March 19th, 2009 00:00

Looks like I found my answer here: http://en.community.dell.com/forums/t/19255086.aspx

I want to do something that seems fairly simple.  I'd like to have 5 servers all have the same D: drive and all be able to read/write at the same time.  Am I asking for the impossible?  I know Windows sharing is an option but that's what I'm doing right now and it's sloooooooooow.  I have 0 experience with clustering so I don't want to do a lot of research if this isn't even possible.  Maybe "Dev Mgr" will come to the rescue.

9.3K Posts

March 19th, 2009 07:00

You're asking for the impossible.

 

The NTFS filesystem doesn't allow multiple systems simultanious access to the same disk; it'll guaranteed end up corrupting your filesystem. Sometimes issues start as soon as the 2nd server connects, but other times it can take a few minutes/hours/days. It just depends on who (which server) is doing what when.

 

The only way to have multiple (Windows) servers 'use' the same disk space is to give it all to 1 single server and have that server set up a share, and then have the other servers map that share.

12 Posts

March 19th, 2009 12:00

Thanks for your response.  When you setup a cluster for database purposes you need to format the filesystem as NTFS from what I've read on the internet.  Does SQL take care of the problems that would normally occur when sharing a disk?  Or does clustering services take care of that? 

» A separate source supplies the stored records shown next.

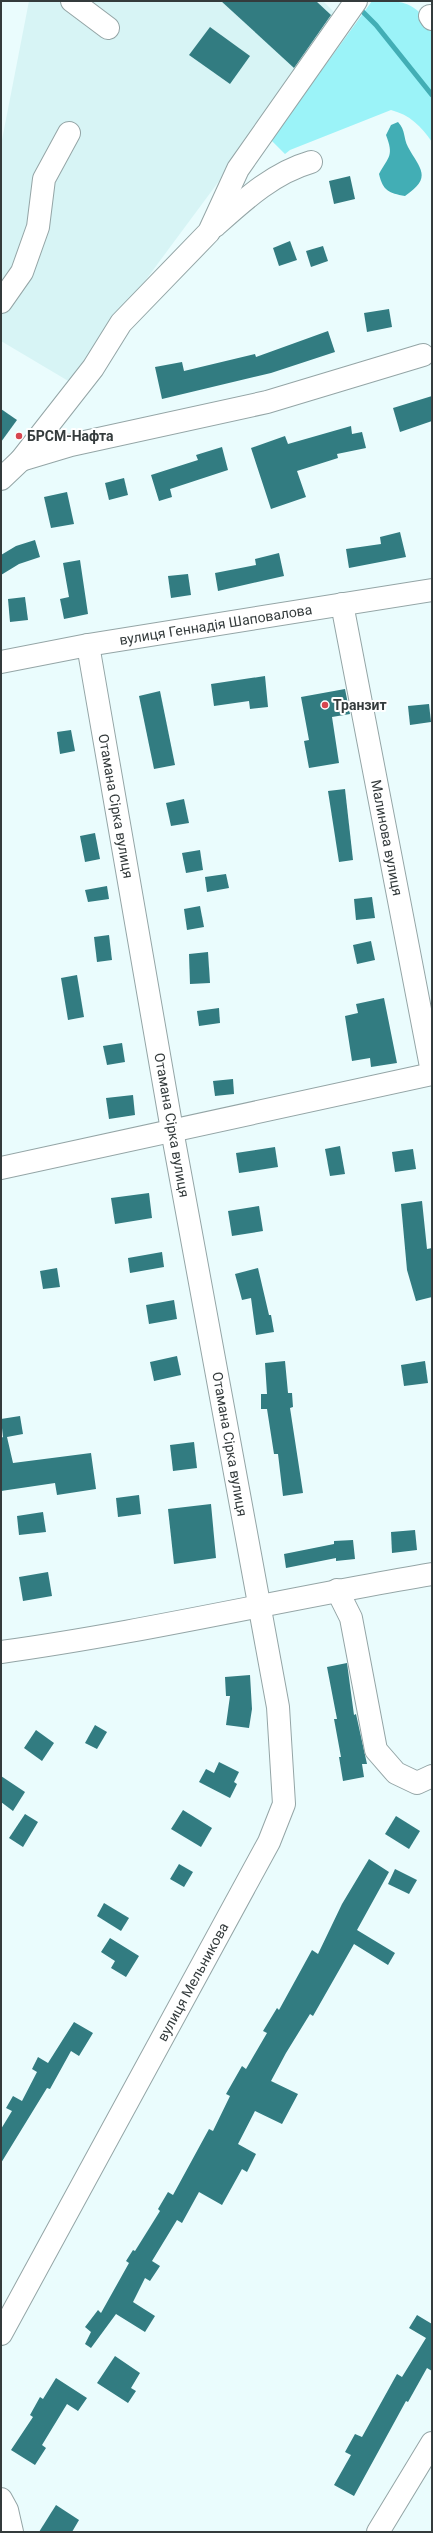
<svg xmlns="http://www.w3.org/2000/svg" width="433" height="2533" viewBox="0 0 433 2533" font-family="Roboto,sans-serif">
<rect width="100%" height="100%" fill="#eafcfd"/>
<path fill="#d7f4f5" d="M29 1H323L340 18 70 382 1 341V145Z"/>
<path fill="#9bf3f8" d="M372 1C403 1 412 0 432 27V142C421 126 410 115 391 110L290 150 285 154 271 140Z"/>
<path fill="#42aeb5" d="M398 122C406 131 403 137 408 147 420 169 433 177 405 196 389 193 383 191 379 174 389 156 394 156 386 135L391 125Z"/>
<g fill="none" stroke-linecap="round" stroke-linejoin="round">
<path stroke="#42aeb5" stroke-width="5" d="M358 7 376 25 432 95"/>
</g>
<g fill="#327c81">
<path d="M221 1H316L331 15 294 68Z"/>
<path d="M210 27 250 56 230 84 189 55Z"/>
<path d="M350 176 355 199 334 204 329 181Z"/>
<path d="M290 241 297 260 279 266 273 248Z"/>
<path d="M323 246 328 261 311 267 306 251Z"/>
<path d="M389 309 392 327 367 332 364 313Z"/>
<path d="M328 331 335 352 271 373 162 399 155 367 182 362 184 371 255 354 256 357Z"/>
<path d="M432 396V421L400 432 393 408Z"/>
<path d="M1 409 17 420 1 442Z"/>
<path d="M351 426 352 434 362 432 366 448 337 454 338 458 297 471 306 497 271 509 251 448 285 436 288 444Z"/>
<path d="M222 447 228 470 170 489 172 497 159 501 151 475 198 460 196 455Z"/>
<path d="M124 478 128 495 109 500 105 483Z"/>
<path d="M67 492 74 524 51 528 44 497Z"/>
<path d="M400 532 406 557 349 568 346 549 381 544 380 537Z"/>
<path d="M35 540 40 557 19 564 1 575V555L16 546Z"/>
<path d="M279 553 284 576 218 591 215 573 256 565 255 559Z"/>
<path d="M80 560 88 614 64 619 60 599 69 597 63 563Z"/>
<path d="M188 574 191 595 171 598 168 576Z"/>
<path d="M25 597 28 620 10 622 8 599Z"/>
<path d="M265 676 268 707 250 709 249 701 214 706 211 684Z"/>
<path d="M345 689 350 714 332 717 339 763 309 768 304 741 309 740 301 697Z"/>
<path d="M160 691 175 765 154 769 139 696Z"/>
<path d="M429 704 431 722 410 725 408 706Z"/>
<path d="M71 730 75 751 60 754 57 732Z"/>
<path d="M345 789 353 860 339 862 328 791Z"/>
<path d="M184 799 189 823 171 826 166 803Z"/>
<path d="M95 833 100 859 85 862 80 836Z"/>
<path d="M200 850 203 870 186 873 182 853Z"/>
<path d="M226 874 229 888 207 892 205 877Z"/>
<path d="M107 886 109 899 88 902 85 890Z"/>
<path d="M372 897 375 918 356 920 354 899Z"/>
<path d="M200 906 204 927 187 930 184 909Z"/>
<path d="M109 935 112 960 97 962 94 937Z"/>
<path d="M371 941 375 960 357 964 353 945Z"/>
<path d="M208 952 210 983 190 984 189 954Z"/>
<path d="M77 975 84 1017 68 1020 61 978Z"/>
<path d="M384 998 397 1063 371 1067 370 1058 352 1061 345 1016 358 1013 356 1004Z"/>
<path d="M219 1008 220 1023 199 1026 197 1011Z"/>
<path d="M122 1043 125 1062 107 1065 103 1046Z"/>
<path d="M233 1079 234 1094 215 1096 213 1081Z"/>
<path d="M133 1095 135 1115 109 1119 106 1098Z"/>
<path d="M340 1146 345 1174 330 1176 325 1149Z"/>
<path d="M275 1147 278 1167 239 1173 236 1153Z"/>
<path d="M413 1149 416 1169 395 1172 392 1152Z"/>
<path d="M149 1193 152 1218 115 1224 111 1198Z"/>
<path d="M422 1201 427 1249 432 1248V1297L416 1301 407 1270 401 1204Z"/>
<path d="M259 1206 263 1231 232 1236 228 1211Z"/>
<path d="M162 1252 164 1267 130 1273 128 1258Z"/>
<path d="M57 1268 60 1287 43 1289 40 1271Z"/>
<path d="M258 1268 269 1315H271L274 1332 256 1335 251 1298 242 1300 235 1274Z"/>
<path d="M174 1300 177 1319 149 1324 146 1305Z"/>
<path d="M177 1356 181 1375 154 1381 150 1362Z"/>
<path d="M285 1361 288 1393H292L293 1407 290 1408 303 1493 283 1496 278 1454H274L267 1409H261V1394H267L265 1363Z"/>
<path d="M425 1361 428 1383 404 1386 401 1365Z"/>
<path d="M20 1416 23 1434 7 1437 13 1463 91 1453 96 1489 57 1495 55 1483 1 1491V1438L3 1437 1 1419Z"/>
<path d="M194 1442 197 1468 173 1471 170 1445Z"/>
<path d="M139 1495 141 1514 118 1517 116 1498Z"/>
<path d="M211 1504 216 1558 174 1564 168 1509Z"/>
<path d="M43 1512 46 1532 19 1535 17 1516Z"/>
<path d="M415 1530 417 1550 392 1553 391 1532Z"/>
<path d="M353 1540 355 1559 336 1561V1558L286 1568 284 1554 334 1544V1541Z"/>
<path d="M48 1572 52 1596 23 1601 19 1577Z"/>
<path d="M347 1663 354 1715 356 1714 367 1764H362L364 1777 343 1781 339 1757H341L334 1719H337L327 1667Z"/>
<path d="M250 1675 252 1709 249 1728 226 1725 230 1696H226L225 1677Z"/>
<path d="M95 1725 107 1732 97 1749 85 1743Z"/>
<path d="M36 1730 54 1743 42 1761 24 1748Z"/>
<path d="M219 1762 239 1772 234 1782 237 1784 230 1798 199 1782 206 1769 214 1773Z"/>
<path d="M1 1776 25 1792 13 1811 1 1802Z"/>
<path d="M183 1810 212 1828 201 1847 171 1829Z"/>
<path d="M25 1814 38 1822 23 1847 9 1838Z"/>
<path d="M396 1816 420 1831 409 1849 385 1834Z"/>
<path d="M369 1859 389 1872 357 1930 395 1953 388 1965 354 1944 313 2016 310 2014 286 2053 271 2081 298 2094 282 2124 255 2111 238 2144 256 2154 247 2172 242 2169 222 2205 199 2192 182 2223 177 2220 152 2261 160 2266 150 2281 145 2278 133 2302 155 2316 145 2332 116 2314 91 2348 85 2344 91 2332 85 2327 98 2310 101 2313 129 2263 126 2261 133 2250 135 2251 160 2211 158 2209 168 2192 173 2195 209 2129 213 2131 230 2096 226 2094 242 2066 246 2069 267 2033 263 2031 277 2008 279 2010 312 1950 318 1954 342 1904Z"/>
<path d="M179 1864 193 1872 184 1887 170 1879Z"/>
<path d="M395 1869 417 1880 409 1894 388 1884Z"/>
<path d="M104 1903 129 1918 121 1931 97 1916Z"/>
<path d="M110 1938 139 1956 126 1977 111 1968 115 1961 101 1952Z"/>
<path d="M74 2022 93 2033 79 2056 71 2051 50 2089 47 2088 1 2163V2129L12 2111 6 2108 13 2096 22 2101 37 2072 32 2069 38 2057 48 2063Z"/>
<path d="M417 2315 432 2324V2371L427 2368 408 2402 406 2401 354 2496 334 2485 351 2455 345 2452 355 2434 362 2437 397 2374 402 2377 426 2338 409 2328Z"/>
<path d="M115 2356 140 2373 131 2388 136 2391 128 2403 97 2383Z"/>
<path d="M56 2378 87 2398 78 2411 67 2404 42 2445 46 2448 35 2465 11 2450 33 2417 30 2415 40 2397 43 2399Z"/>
<path d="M56 2505 79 2520 72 2532H39Z"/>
</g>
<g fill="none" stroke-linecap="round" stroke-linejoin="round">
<defs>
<g id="minor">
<path d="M72 1 108 28"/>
<path d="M430 16 432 19"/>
<path d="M215 226C244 200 273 173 311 162"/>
<path d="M1 302 22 272 38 227 44 179 69 133"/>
<path d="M21 460 71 445 267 402 423 355"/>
<path d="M1 479 21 460 93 368 121 323 209 232 238 169 356 1"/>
<path id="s1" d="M342 604 432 1072"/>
<path id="s2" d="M1 662 88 645 432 590"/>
<path d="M1 1168 432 1074"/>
<path d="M337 1590 351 1618 376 1750 396 1773 417 1783 432 1776"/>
<path d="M1 1652C146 1632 288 1598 432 1574"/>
<path id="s3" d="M1 2334 269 1842 284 1804 278 1707 172 1130 88 645"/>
<path d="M1 2499 7 2510 12 2532"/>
<path d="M378 2532 432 2443"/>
</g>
</defs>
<use href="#minor" stroke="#94a5a6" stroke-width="24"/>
<use href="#minor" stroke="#fff" stroke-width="22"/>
</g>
<g fill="#d64650" stroke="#fff" stroke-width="1.5">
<circle cx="19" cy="436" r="4"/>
<circle cx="325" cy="705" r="4"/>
</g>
<g text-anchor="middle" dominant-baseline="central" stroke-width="4" stroke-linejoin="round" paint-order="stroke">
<g font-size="14" font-weight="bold" fill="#343b3c" stroke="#fff" text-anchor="start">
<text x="27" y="436">БРСМ-Нафта</text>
<text x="333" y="705">Транзит</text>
</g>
<g font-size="14" fill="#343b3c" stroke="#fff">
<text stroke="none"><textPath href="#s2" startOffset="218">вулиця Геннадія Шаповалова</textPath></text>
<text transform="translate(116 806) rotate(80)">Отамана Сірка вулиця</text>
<text stroke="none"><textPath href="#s1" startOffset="238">Малинова вулиця</textPath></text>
<text transform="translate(172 1125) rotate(80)">Отамана Сірка вулиця</text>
<text transform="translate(230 1444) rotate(80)">Отамана Сірка вулиця</text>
<text stroke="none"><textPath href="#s3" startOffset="401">вулиця Мельникова</textPath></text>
</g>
</g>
<rect width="433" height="2533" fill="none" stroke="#343b3c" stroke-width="4"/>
</svg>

I figured I could do a cluster and instead of sharing a database on the NTFS drive just share files.  Or do I need a "cluster aware" application (Exchange, SQL, IIS, etc...) to be running in order to do this?

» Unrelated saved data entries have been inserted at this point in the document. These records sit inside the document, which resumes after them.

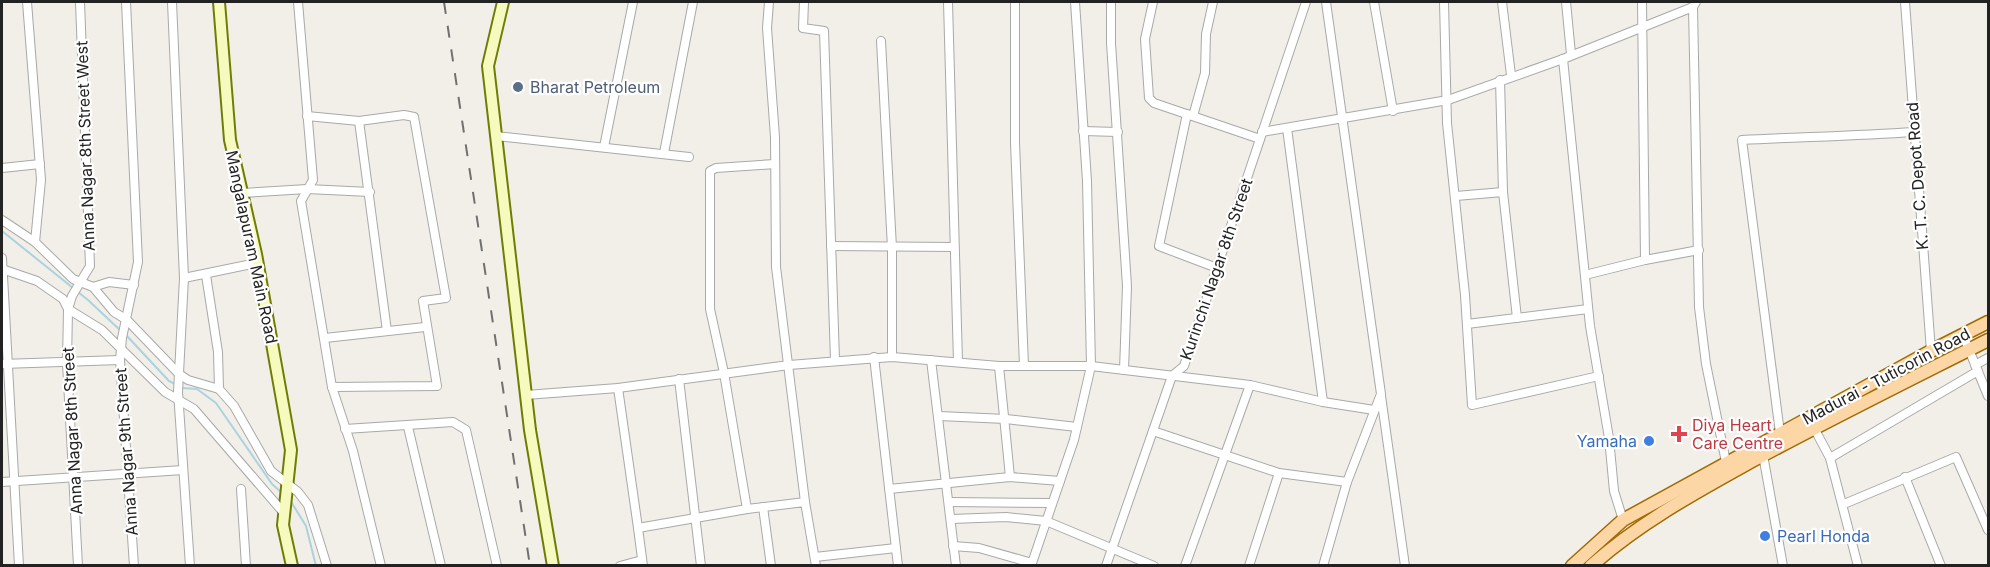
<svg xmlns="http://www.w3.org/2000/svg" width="1990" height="567" viewBox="0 0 1990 567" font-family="Inter,sans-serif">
  <rect width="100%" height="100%" fill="#f2efe9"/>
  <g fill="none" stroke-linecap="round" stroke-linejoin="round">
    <g stroke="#aad3df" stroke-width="2">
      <polyline points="2,231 88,300 121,331"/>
      <polyline points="126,335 169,381 177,385"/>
      <polyline points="182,388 197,389 216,403 272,484 283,494"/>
      <polyline points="290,500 306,526 316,566"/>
    </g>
    <defs>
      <g id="street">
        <polyline points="27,2 41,180 35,242"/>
        <polyline points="126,2 138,262 122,338 120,360 134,566"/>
        <polyline points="172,2 184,278 178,392 190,566"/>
        <polyline points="298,2 313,180 301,201 332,387 353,451 381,566"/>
        <polyline points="769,2 767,28 775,137 776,267 805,502"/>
        <polyline points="804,2 803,28 824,31 835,360"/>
        <polyline points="948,2 958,362"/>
        <polyline points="1015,2 1015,143 1024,366"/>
        <polyline points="1111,2 1111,43 1127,286 1124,370"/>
        <polyline points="1153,2 1145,39 1149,98 1154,103 1260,139"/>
        <polyline points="1374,2 1393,111"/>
        <polyline points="1444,2 1447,123 1465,295 1472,405 1599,376"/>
        <polyline points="1502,2 1511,75"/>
        <polyline points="1566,2 1571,54"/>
        <polyline points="1696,2 1693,7 1699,307 1706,364 1726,462"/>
        <polyline points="1905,2 1931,351"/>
        <polyline points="881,41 892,248 892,357"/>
        <polyline points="1563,59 1590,326 1609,438 1614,491 1623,520"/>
        <polyline points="1500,80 1503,192 1517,318"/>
        <polyline points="1187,114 1159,246 1217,268"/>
        <polyline points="307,116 359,121 404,115 414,117 446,298 423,301 437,386 332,387"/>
        <polyline points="1193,116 1205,73 1206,34 1213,2"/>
        <polyline points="359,121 387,331"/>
        <polyline points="1287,128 1323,402"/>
        <polyline points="1083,131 1118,132"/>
        <polyline points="1262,132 1448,100 1563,59 1693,7"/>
        <polyline points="496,136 689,157"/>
        <polyline points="604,147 633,2"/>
        <polyline points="664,153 693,2"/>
        <polyline points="2,168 40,164"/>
        <polyline points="242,193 307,189 370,192"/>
        <polyline points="1456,196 1503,192"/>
        <polyline points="2,220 35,242 73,279 93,287 114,312 127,320 179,374 188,380 219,389 234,406 271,471 298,492 308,505 327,566"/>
        <polyline points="831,246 954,247"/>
        <polyline points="2,258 19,566"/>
        <polyline points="1645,260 1699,250"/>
        <polyline points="2,269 37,281 63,299 68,309 102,330 165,392 194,409 283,512"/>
        <polyline points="206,275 218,352 219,389"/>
        <polyline points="1585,275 1645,260 1642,2"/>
        <polyline points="184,278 257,263"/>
        <polyline points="93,287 109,282 134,285"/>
        <polyline points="1467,324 1588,309"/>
        <polyline points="1963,335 1988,396"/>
        <polyline points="325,338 425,327"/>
        <polyline points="874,357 898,566"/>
        <polyline points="931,360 956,566"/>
        <polyline points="2,364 120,360"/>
        <polyline points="1975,365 1988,358"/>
        <polyline points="999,366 1010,477"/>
        <polyline points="679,379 701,566"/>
        <polyline points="618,388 638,528"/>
        <polyline points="526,395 618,388 789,365 892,357 999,366 1091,366 1250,385 1323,402 1374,410"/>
        <polyline points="1381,396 1405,566"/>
        <polyline points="939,416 1006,419 1077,427"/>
        <polyline points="408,427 441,566"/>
        <polyline points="1814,428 1830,458 1858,566"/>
        <polyline points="345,429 453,422 466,430 497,566"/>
        <polyline points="1153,431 1279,473 1347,482"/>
        <path d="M1780,433L1742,140C1800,137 1856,136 1914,132"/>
        <polyline points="1763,455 1783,566"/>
        <polyline points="1830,458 1978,371"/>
        <polyline points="1905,477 1941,566"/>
        <polyline points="2,482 183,470"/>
        <polyline points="241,489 246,566"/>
        <polyline points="889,489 1010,477 1060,481"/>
        <polyline points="949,502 1052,503"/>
        <polyline points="1844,504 1956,457 1988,530"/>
        <polyline points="763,507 771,566"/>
        <polyline points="747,509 724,373 710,309 710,171 716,168 775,164"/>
        <polyline points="951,519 1006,517 1046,521 1154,566"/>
        <polyline points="953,546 979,548 1032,563"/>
        <polyline points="815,557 896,548"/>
        <polyline points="78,566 67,363 68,309 72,296 90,266 80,2"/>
        <polyline points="620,566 642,560"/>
        <polyline points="643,566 638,528 747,509 805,502 816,566"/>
        <polyline points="1031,566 1074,440 1091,366 1087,181 1075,2"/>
        <polyline points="1106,566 1172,376 1184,366 1306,2"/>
        <polyline points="1185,566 1250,385"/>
        <polyline points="1249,566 1279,473"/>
        <polyline points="1323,566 1347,482 1381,394 1326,2"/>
      </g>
      <g id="secondary">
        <polyline points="219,2 230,140 256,254 291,450 283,525 292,566"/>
        <polyline points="503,2 488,66 530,430 553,566"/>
      </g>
      <g id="primary">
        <polyline points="1572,566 1623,520 1931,351 1988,322"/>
        <path d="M1591,566C1639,523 1696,492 1752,461C1830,419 1909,380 1988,340"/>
      </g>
    </defs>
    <use href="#street" stroke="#a9a9a9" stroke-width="10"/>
    <use href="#secondary" stroke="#707d05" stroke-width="14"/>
    <use href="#primary" stroke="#a06b00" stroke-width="15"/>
    <use href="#street" stroke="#fff" stroke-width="8"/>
    <use href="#secondary" stroke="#f7fabf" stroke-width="10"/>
    <use href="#primary" stroke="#fcd6a4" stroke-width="12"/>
    <polyline stroke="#707070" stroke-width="2" stroke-dasharray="12 12" stroke-linecap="butt" points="444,2 530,566"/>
  </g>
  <circle fill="#5c6f8a" stroke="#fff" stroke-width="2" cx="518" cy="87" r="6"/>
  <path fill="#e0444e" stroke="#fff" stroke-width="2" d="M1676 425h6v6h6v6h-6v6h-6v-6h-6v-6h6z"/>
  <g fill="#3f7fe0" stroke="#fff" stroke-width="2">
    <circle cx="1649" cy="441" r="6"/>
    <circle cx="1765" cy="536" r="6"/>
  </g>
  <g text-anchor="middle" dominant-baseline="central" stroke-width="4.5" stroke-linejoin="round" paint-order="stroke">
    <g font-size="16" fill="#4e5e75" stroke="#fff" text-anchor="start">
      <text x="530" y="87">Bharat Petroleum</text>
    </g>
    <g font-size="16" fill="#222" stroke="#fff">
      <text transform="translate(85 146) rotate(-92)">Anna Nagar 8th Street West</text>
      <text transform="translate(1917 176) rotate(-94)">K. T. C. Depot Road</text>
      <text transform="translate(252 247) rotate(78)">Mangalapuram Main Road</text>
      <text transform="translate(1216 269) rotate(-71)">Kurinchi Nagar 8th Street</text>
      <text transform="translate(1886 376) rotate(-28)">Madurai - Tuticorin Road</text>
      <text transform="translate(72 431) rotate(-93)">Anna Nagar 8th Street</text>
      <text transform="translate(126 452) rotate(-94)">Anna Nagar 9th Street</text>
    </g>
    <g font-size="16" fill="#be3a42" stroke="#fff" text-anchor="start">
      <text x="1692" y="425">Diya Heart<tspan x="1692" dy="18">Care Centre</tspan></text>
    </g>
    <g font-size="16" fill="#366cbe" stroke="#fff" text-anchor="end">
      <text x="1637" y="441">Yamaha</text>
      <text x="1777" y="536" text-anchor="start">Pearl Honda</text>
    </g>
  </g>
  <rect width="1990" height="567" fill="none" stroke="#222222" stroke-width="6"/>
</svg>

How do I setup notifications on this forum?  It's silly to keep checking back for responses.

12 Posts

March 19th, 2009 13:00

Thanks for the explanation.  Sure is a bummer that I bought this thing and now it's just a big NAS for my purposes.  I really didn't think what I was attempting to do was so complicated. 

12 Posts

March 19th, 2009 14:00

Thinking about this some more makes me wonder how database clusters work?  It seems like multiple boxes would have to read/write to the database simultaneously.  How does that work?

9.3K Posts

March 23rd, 2009 12:00

Thinking about this some more makes me wonder how database clusters work?  It seems like multiple boxes would have to read/write to the database simultaneously.  How does that work?

Most clusters are set up active/passive. With those 1 server does everything and the other server is just sitting there doing nothing till the first server fails, or you move the cluster resource group to this server (e.g. scheduled maintenance).

 

To do an active/active cluster you need multiple virtual disks.

If for instance you want to run 2 SQL databases, you would create:

- Q-drive: Quorum (for the cluster itself) -> part of "Cluster Group" in cluster admin

- K-drive: Datastore for database 1 -> part of a different cluster resource group; e.g. "SQL Database 1"

- L-drive: Transaction log store for database 1 -> part of "SQL Database 1"

- M-drive: Datastore for database2 -> part of "SQL Database 2"

- N-drive: Transaction log store for database 2 -> part of "SQL Database 2"

 

This way 1 SQL instance runs on 1 cluster node and uses K and L, and the other SQL instance (different database) uses M and N on the other cluster node.

 

Microsoft's Cluster Service doesn't have a way to allow both servers to actively read from and write to the same disk simultaneously.